Sometimes you can, behind the false kind of objectivity, hide the truth also, eh? If you say, for example, ‘the so-called occupied territory in Palestine.’ What the hell ‘so-called’ occupied territories!? These territories are occupied, one country occupies the territory of somebody else! What is wrong with clear linguistics? … There has been a lot of pressure, for many years, to not call it ‘occupied’ territory, but to call it ‘territory.’ … So linguistics or language is power. It’s a part of the narrative, a part of the defiance, who is right and who is wrong.

Cf. Vítek’s equally emotional statement on the same territory:

This is totally simple. But totally simple. Both the nations have the right to be here. … Who is right? Not any one. Both of them. Are they able to reach agreement? Well, not right now. So, is it a problem, when you deal with specific situations, to agree with one or another side? For God’s sake, why?
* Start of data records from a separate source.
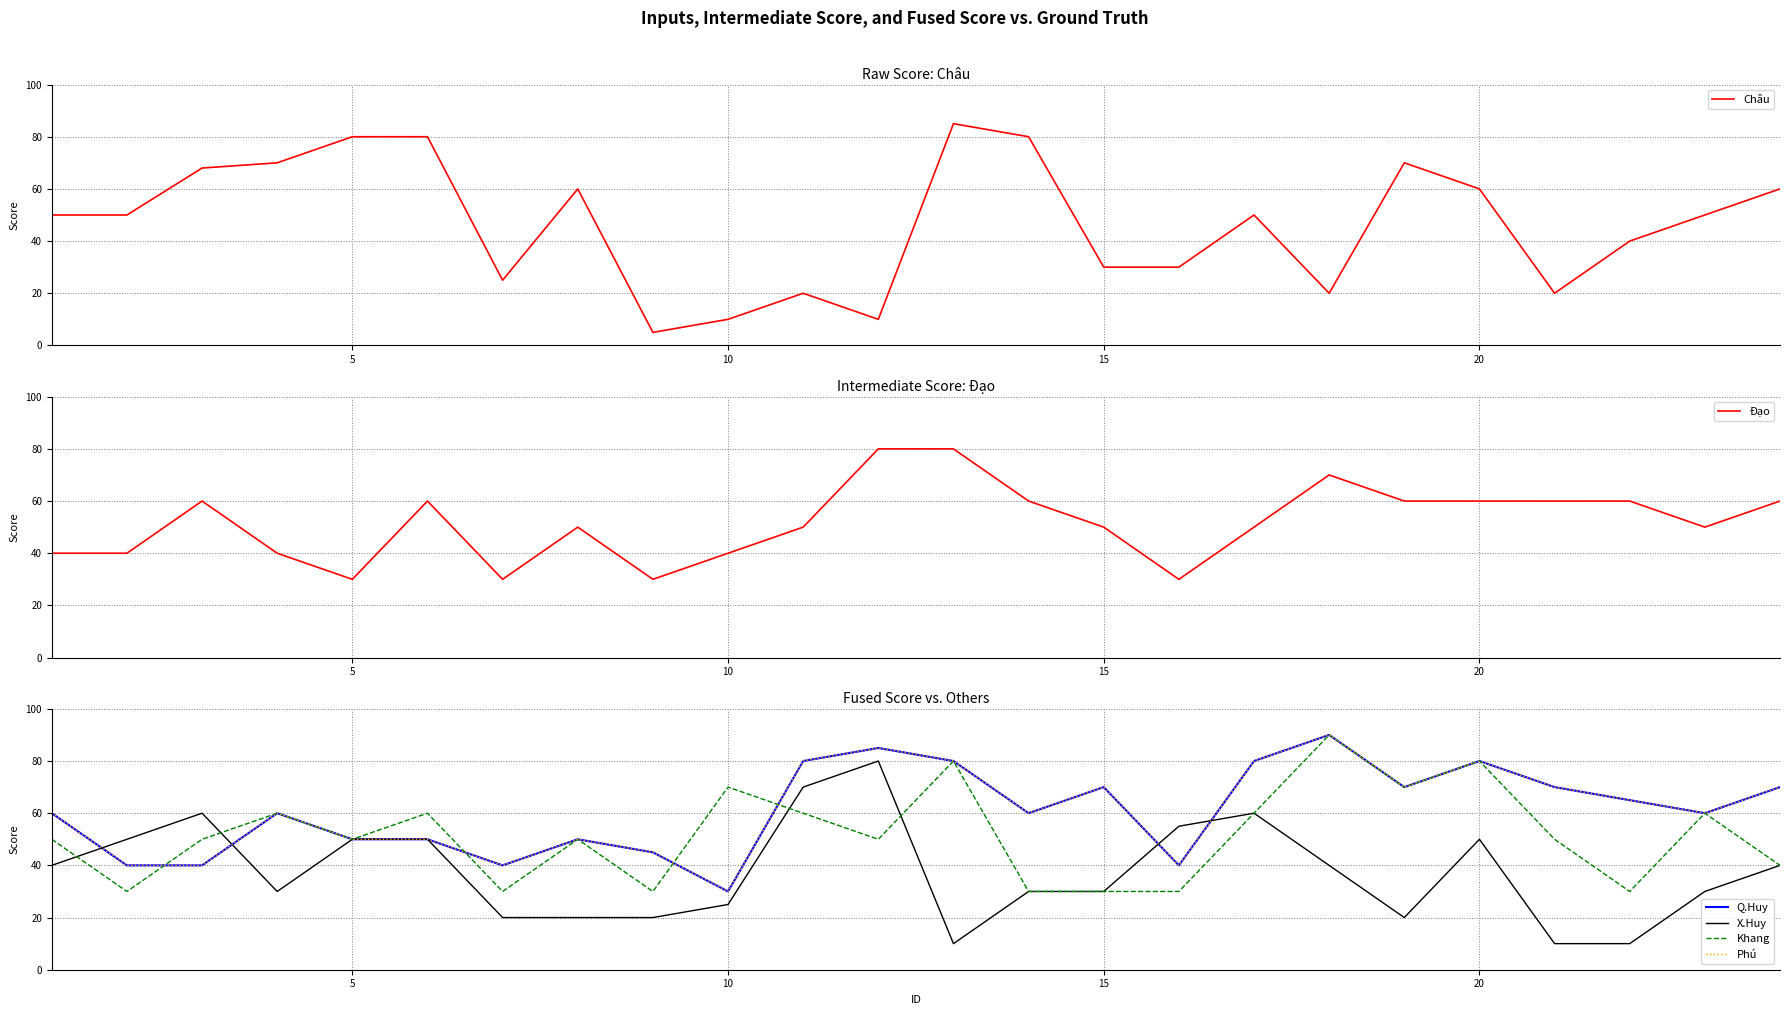

Is it true that Châu equals 52 at 15?

False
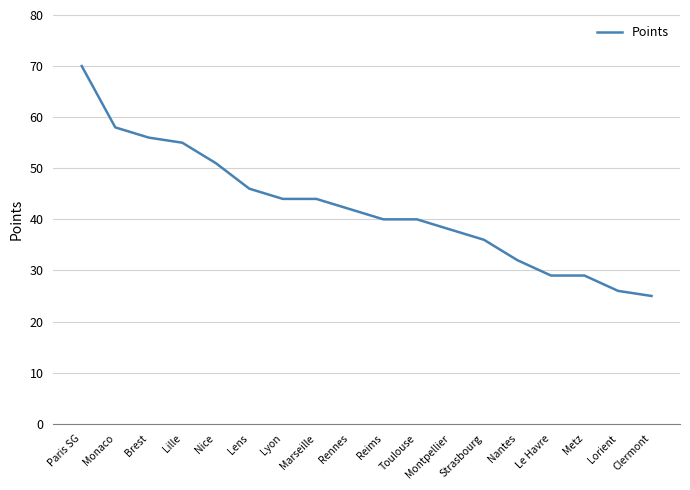

What is the change in value from Toulouse to Clermont?

-15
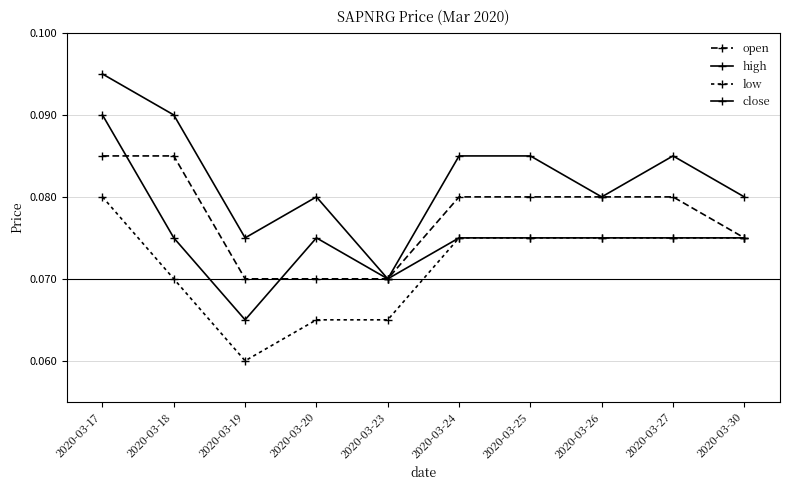

True or false: open and close cross at least once.

True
There’s no reason.

At the same time, the journalists’ inevitable involvement in the process of defining a crisis meant that, according to Cyril, in crisis it was more important to “distinguish who is more probably right and who is more probably wrong,” while not being biased (e.g. Gloria). Which was a task for a superhuman.

The no man’s land of the departure lounge that James could see through the little oval window was about to stay behind. While James’ train of thought was constantly, as if inevitably, turning to his colleagues’ emotional experience, James’ airplane was about to head toward the catastrophe. James fastened his seat belt and tightened his grip on the computer on his knees.

An Overview

The “crisis” in “crisis reporting” does not have only the non-problematic, at-hand meaning of a situation “out there” that reporters and the media are supposed to “cover” and “transmit.” On the contrary, for journalists, crisis is defined by its polyphony and multi-level scope.

To James’ colleagues, “crisis” meant an inside-the-media, usually organizational, technological, professional, or personnel situation not far from a breakdown; at the same time, it meant an outside-the-media temporary or continuous major negative event with a wide impact on society and the suffering of individuals, including the psychological state of the journalists themselves and even calling into question the very essence of the current phase of modernity with its global risks and insecurities (that are further individualized). It also meant the real and the media-constructed: media did not need crisis less than crisis needed media. All these meanings of “crisis” were interconnected, and resonated or interfered with each other.

As a result, the crisis is a ubiquitous, all-encompassing phenomenon, an environment for life; the journalists live inside the crisis, rather than with it or next to it (cf. Deuze 2011). This also means that journalists simply cannot be mere observers and non-actors. The idea of detachment, impartiality, or professional distance that still forms the core of the objectivistic professional commitment is fallacious (from the epistemological point of view) and utopian (from the point of view of media organizations). Journalists are humans and actors, too (Tandoc and Takahashi2016; Zelizer and Allan2011). The journalists’ very actorship, the political relevance of their accounts, their endangerment, their witnessing are of crucial importance for their emotional experience—sorrow, moral dilemmas, fear. What is the emotional experience will be explored in more detail in the next chapter.

The decisive moment, where James could still turn back and choose to withdraw, or to continue, had just passed. He could hear the engine firing up. The plane was about to take off. James was slightly pushed into the softness of his seat by inertia. In a few seconds, he was supposed to lose his footing.